'''

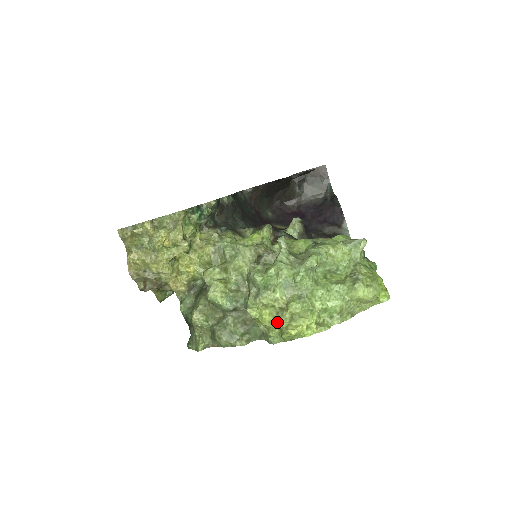
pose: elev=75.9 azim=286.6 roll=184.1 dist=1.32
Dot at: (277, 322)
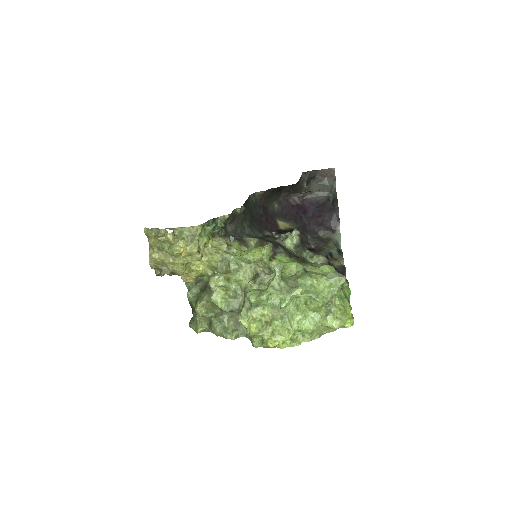
Dot at: (261, 334)
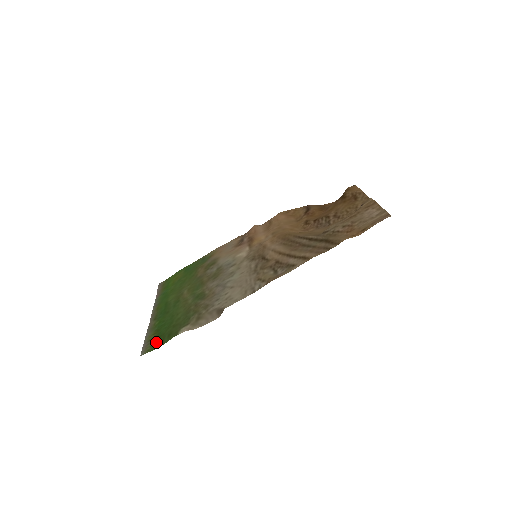
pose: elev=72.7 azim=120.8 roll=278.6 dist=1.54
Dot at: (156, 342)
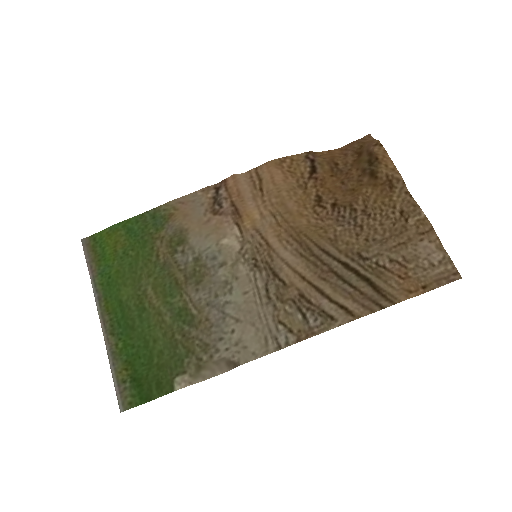
Dot at: (137, 389)
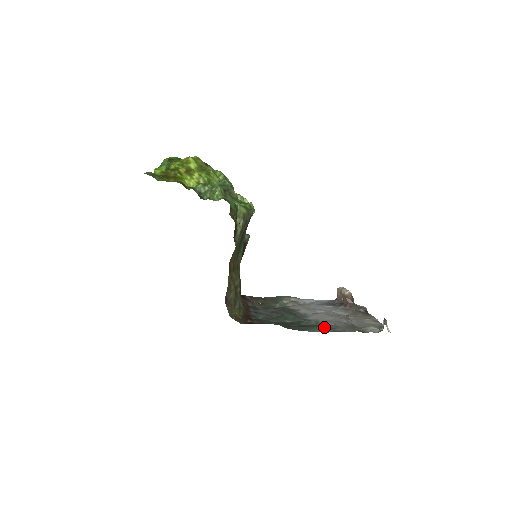
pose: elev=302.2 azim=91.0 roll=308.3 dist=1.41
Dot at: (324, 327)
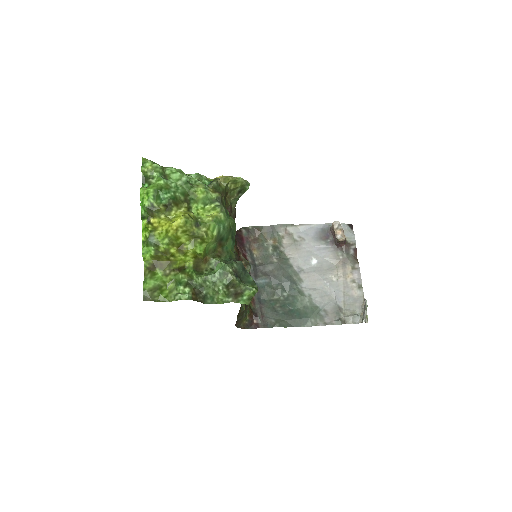
Dot at: (315, 315)
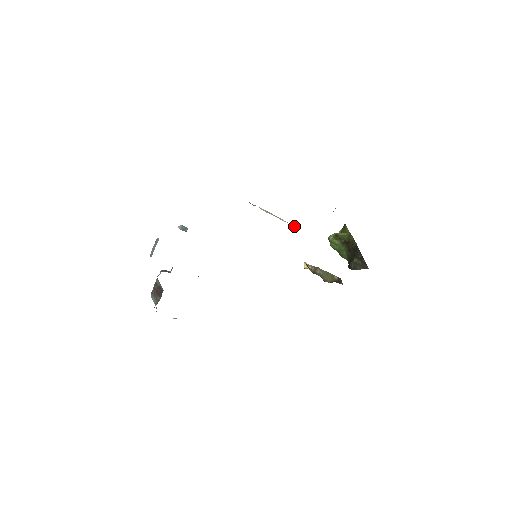
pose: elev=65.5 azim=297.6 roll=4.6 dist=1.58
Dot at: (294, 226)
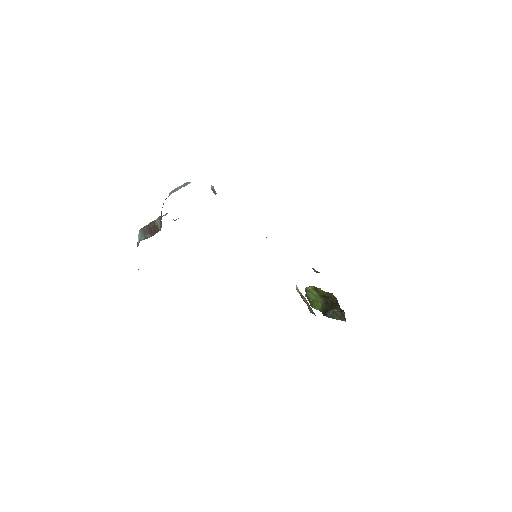
Dot at: occluded
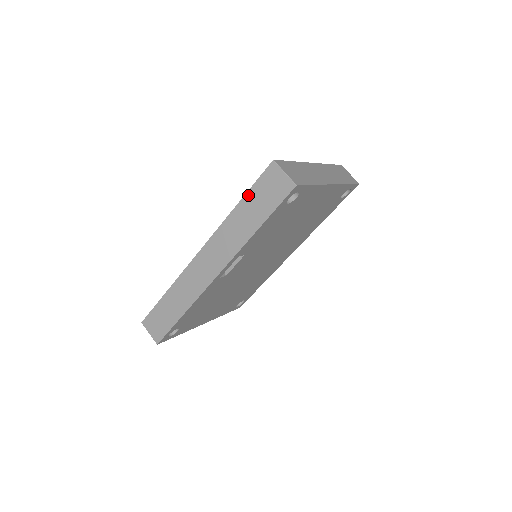
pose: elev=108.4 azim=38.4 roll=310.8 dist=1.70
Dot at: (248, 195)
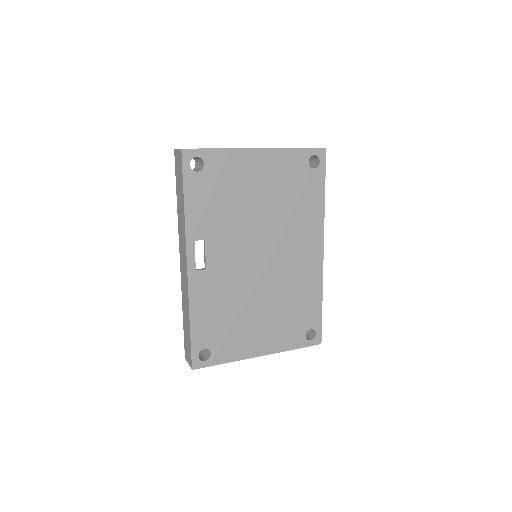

'''

[Work to be completed]
Can you render every one of the rows above as a Markdown table with the columns Number and Line, with one line of text per table row, blank lines left out, and the pictures omitted?

[Written answer]
| Number | Line |
|---|---|
| 1 | pose: elev=75.9 azim=286.6 roll=184.1 dist=1.32 |
| 2 | Dot at: (277, 322) |
| 3 | Dot at: (261, 334) |
| 4 | pose: elev=72.7 azim=120.8 roll=278.6 dist=1.54 |
| 5 | Dot at: (156, 342) |
| 6 | Dot at: (137, 389) |
| 7 | pose: elev=302.2 azim=91.0 roll=308.3 dist=1.41 |
| 8 | Dot at: (324, 327) |
| 9 | Dot at: (315, 315) |
| 10 | pose: elev=65.5 azim=297.6 roll=4.6 dist=1.58 |
| 11 | Dot at: (294, 226) |
| 12 | Dot at: occluded |
| 13 | pose: elev=108.4 azim=38.4 roll=310.8 dist=1.70 |
| 14 | Dot at: (248, 195) |